# [Your task]
Each entry below is to be extracted exactly.

# [Data to examine]
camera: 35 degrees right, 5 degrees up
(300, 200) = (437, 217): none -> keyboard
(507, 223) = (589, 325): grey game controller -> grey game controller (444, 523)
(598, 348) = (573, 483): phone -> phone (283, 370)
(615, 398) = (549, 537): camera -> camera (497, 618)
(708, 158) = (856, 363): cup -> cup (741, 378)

# [Exercise answer]
camera: 35 degrees right, 5 degrees up
(300, 200) = (437, 217): none -> keyboard
(507, 223) = (589, 325): grey game controller -> grey game controller (444, 523)
(598, 348) = (573, 483): phone -> phone (283, 370)
(615, 398) = (549, 537): camera -> camera (497, 618)
(708, 158) = (856, 363): cup -> cup (741, 378)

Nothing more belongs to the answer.